Si a lo anterior se suma, por ejemplo, que en los Estados Unidos de unas cien millones de hectáreas, treinta millones fueron destinadas para biocombustibles, la disminución de la oferta de alimentos es notoria. Los efectos económicos, que de manera encadenada se producen, son evidentes: suben los precios de los cereales en general y de la carne, leche, huevos… Por donde se vea, la responsabilidad está en los países capitalistas desarrollados; el libre mercado marca huellas en los estómagos de millones de pobres en el mundo.

Así se descubre que un gran componente de este fenómeno alcista tiene que ver con necesidades específicas que las potencias capitalistas pretenden resolver. El llamado a utilizar los denominados combustibles limpios, que por ejemplo ahora realiza Estados Unidos, se orienta a remediar sus problemas energéticos, a costa del hambre de los pueblos y de consolidar la monoproducción agrícola en los países dependientes. Ángel Brito, de la Universidad del Oriente (Cuba), como prueba del derroche de energía en los Estados Unidos, señala que en 2005 en China había menos de 15 automóviles por cada mil habitantes; en Europa la relación era de 514; y, en los Estados Unidos existían alrededor de 940 automóviles por cada mil habitantes. En el mundo se consumen 84 millones de barriles de petróleo diarios, de los cuales 22 millones los consume el imperialismo yanqui. La dependencia estadounidense al crudo importado pasará del 52% -que fue en 2002- al 66% en el año 2020 y algunos estudios revelan que sus reservas de petróleo crudo han alcanzado su pico y estarían declinando.

Por ello no debe sorprender que organismos como la Organización de las Naciones Unidas que trata temas de comercio y desarrollo (UNCTAD) o el Banco Mundial se hayan pronunciado a favor de los biocarburantes. Éste último ha recomendando que en los países dependientes (denominados del Tercer Mundo) se liberalice el mercado para promover su producción. Tampoco sorprende conocer que las transnacionales petroleras toman medidas para canalizar también este negocio. La Repsol cuenta con plantas de procesamiento cerca de las plantaciones de soya en Argentina; British Petroleum produce agrocombustibles desde el año 2003 en asociación con Du Pont; Chevron (aquí más conocida como Texaco) ha formado una unidad para la producción y distribución de etanol y biodiesel; Petrobrás trabaja en esto en Latinoamérica y África. Por supuesto hay otras petroleras inmersas en esta actividad.

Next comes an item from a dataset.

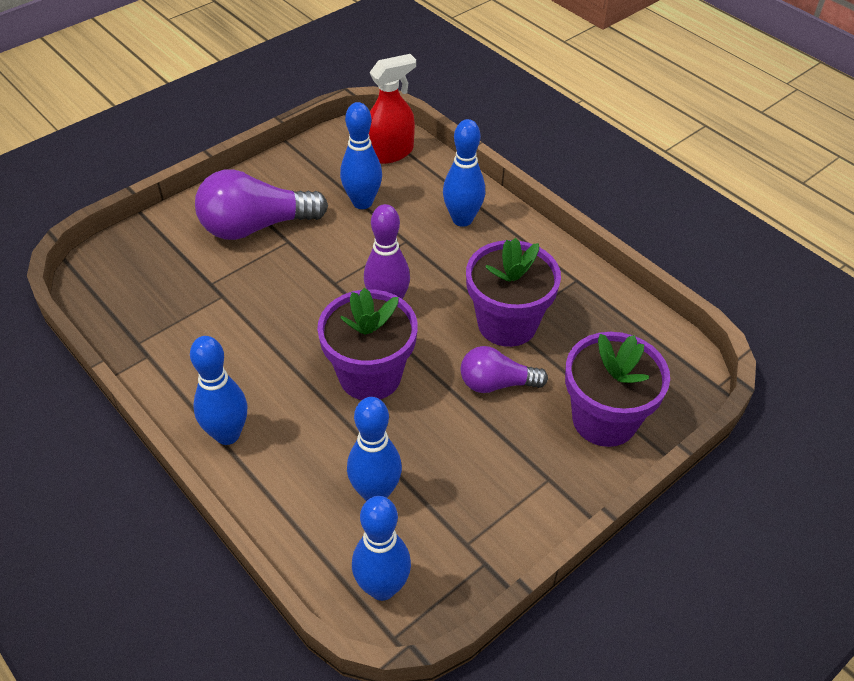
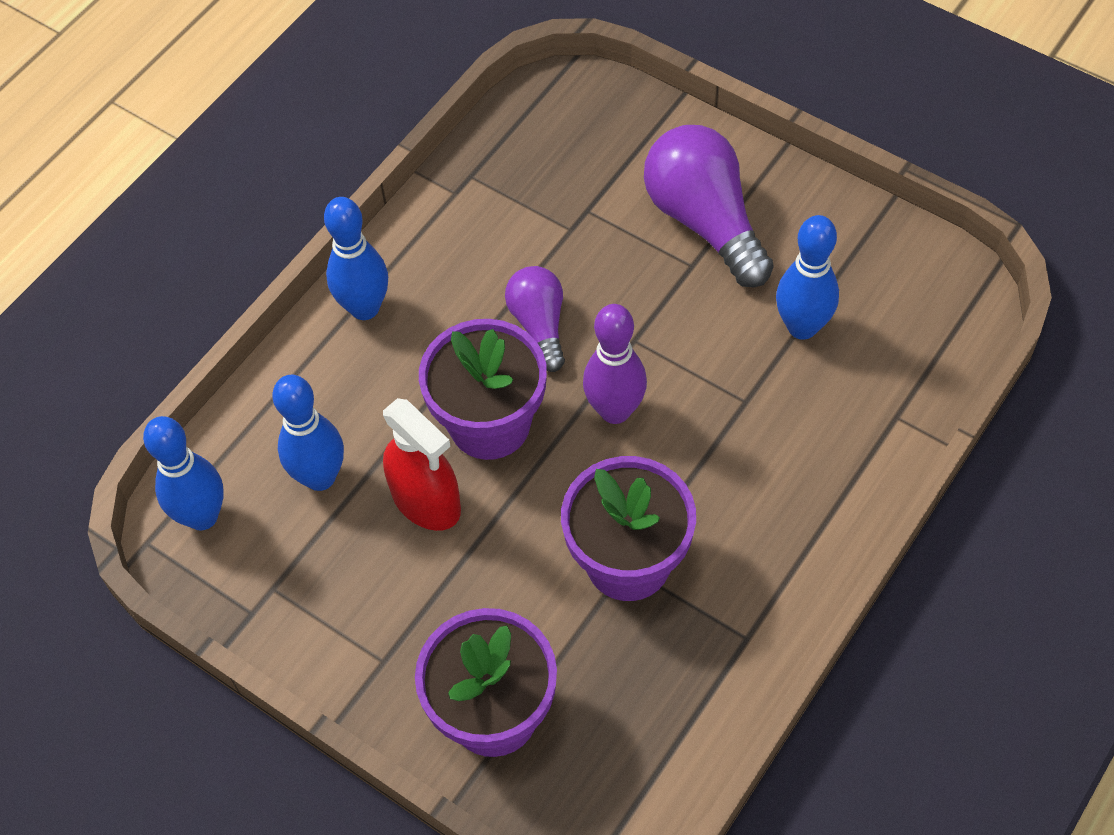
camera: 80 degrees right, 10 degrees up
(390, 152) = (927, 330): red spray bottle -> red spray bottle (426, 501)
(462, 219) = (817, 460): blue bowling pin -> none
(496, 383) = (518, 570): purple light bulb -> purple light bulb (539, 325)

El negocio es redondo para las petroleras y para las potencias capitalistas, mientras el hambre crece. La elevación en casi el cien por ciento en los precios de los alimentos –en los últimos tres años- abrazaría a cien millones de personas que ya viven en la pobreza, para llevarlos a niveles de miseria.

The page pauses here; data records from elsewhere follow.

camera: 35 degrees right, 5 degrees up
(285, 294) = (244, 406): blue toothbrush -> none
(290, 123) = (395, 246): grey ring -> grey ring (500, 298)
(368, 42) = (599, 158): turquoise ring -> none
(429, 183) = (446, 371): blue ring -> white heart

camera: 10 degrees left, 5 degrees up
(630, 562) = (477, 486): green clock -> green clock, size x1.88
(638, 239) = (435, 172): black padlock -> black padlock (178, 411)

Los efectos sociales de este fenómeno son grandes, pero pueden ser aún mayores si se cumplen los anuncios de recesión económica mundial. El Fondo Monetario Internacional estima que el crecimiento de la economía mundial será de 3,78% en este año, menor al 4,1% de año pasado y el más bajo desde el año 2002. Las dificultades son mayores.

Estamos, pues, frente a dos problemas verdaderamente explosivos: una economía que no crece y alimentos que suben en sus precios. Factores que incrementan el hambre, la pobreza y el descontento social y evidencian un gran fenómeno: la crisis del capitalismo se agudiza.